Oboje kochamy góry i czujemy się w nich doskonale, dlatego z chęcią przystajemy na pytania o sesje w plenerze górskim. Jednak tym razem to my zaproponowaliśmy taki wyjazd Iwonie i Konradowi. Początkowo myślałam o sesji podwodnej, ze względu na Ich zawód i pasje. Jednak, gdy ujrzałam Iwonę w dniu Ich ślubu, moja wyobraźnia od razu powędrowała w góry. Co więcej, w dokładnie jedno miejsce, w którym choć wcześniej nie byliśmy, ze zdjęć i opisów znajomych czuliśmy, że musimy zrobić tam sesję.

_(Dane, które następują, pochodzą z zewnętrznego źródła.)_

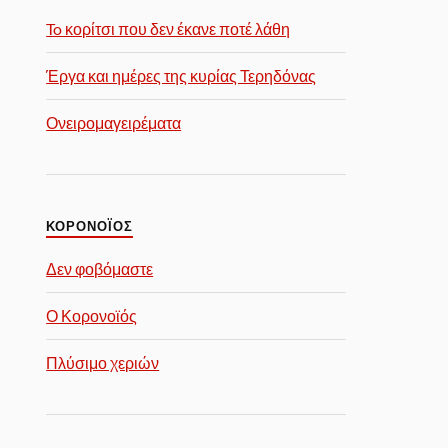
To κορίτσι που δεν έκανε ποτέ λάθη
Έργα και ημέρες της κυρίας Τερηδόνας
Ονειρομαγειρέματα
ΚΟΡΟΝΟΪΟΣ
Δεν φοβόμαστε
Ο Κορονοϊός
Πλύσιμο χεριών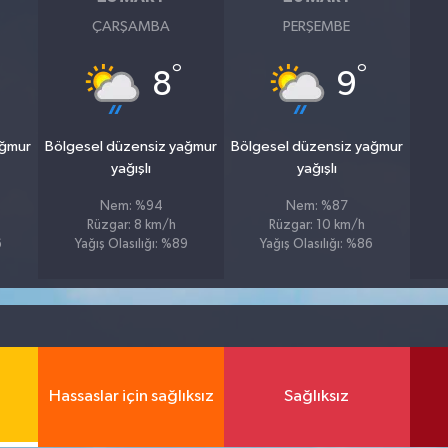
ÇARŞAMBA
PERŞEMBE
°
°
8
9
ağmur
Bölgesel düzensiz yağmur
Bölgesel düzensiz yağmur
yağışlı
yağışlı
Nem: %94
Nem: %87
Rüzgar: 8 km/h
Rüzgar: 10 km/h
6
Yağış Olasılığı: %89
Yağış Olasılığı: %86
Hassaslar için sağlıksız
Sağlıksız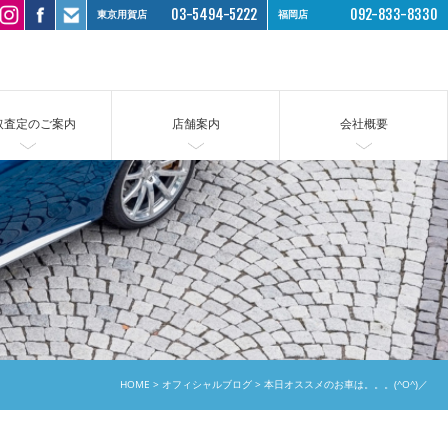
03-5494-5222
092-833-8330
東京用賀店
福岡店
取査定のご案内
店舗案内
会社概要
HOME
オフィシャルブログ
本日オススメのお車は。。。(^O^)／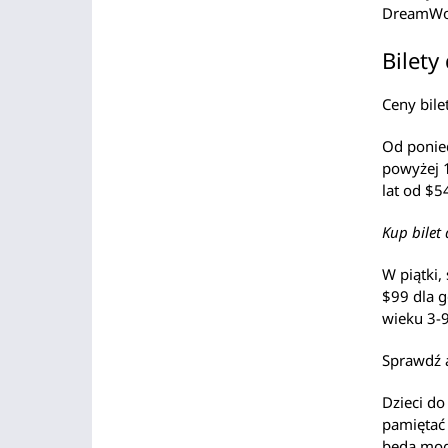
DreamWo
Bilety
Ceny bile
Od ponied
powyżej 1
lat od $5
Kup bilet
W piątki,
$99 dla g
wieku 3-9
Sprawdź 
Dzieci do
pamiętać 
będą mog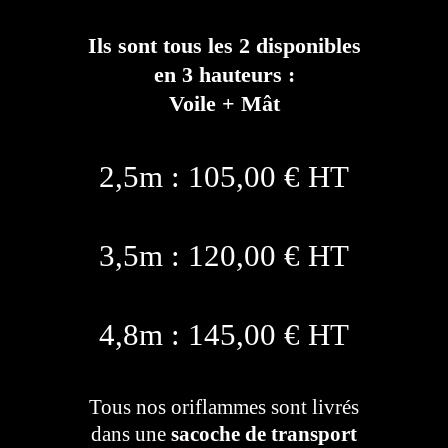
Ils sont tous les 2 disponibles
en 3 hauteurs :
Voile + Mât
2,5m : 105,00 € HT
3,5m : 120,00 € HT
4,8m : 145,00 € HT
Tous nos oriflammes sont livrés
dans une
sacoche de transport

W sierpniu br. spotkaliśmy się pod Durbaszką, w Małych Pieninach. Gdy wchodziliśmy pod górę zachodnie Słońce w malowniczy sposób oświetlało okolicę i zapowiadało równie piękny poranek.
Warto było tam przyjechać, wstać przed wschodem Słońca i wejść na górę!
Iwona i Konrad odpoczęli od wody i już wiedzą, że jeszcze na pewno wrócą w Pieniny. Bo… w górach można się zakochać:)
Kilka dni temu Iwona napisała: „Jolu, Maćku… brak nam słów… zdjęcia przepiękne!!!!! Wiedziałam, że będą super, ale nie sądziliśmy, że aż tak!!!! No i mamy problem:) Które teraz zdjęcia wybrać (do wydruków), jak wszystkie się podobają bez wyjątku!”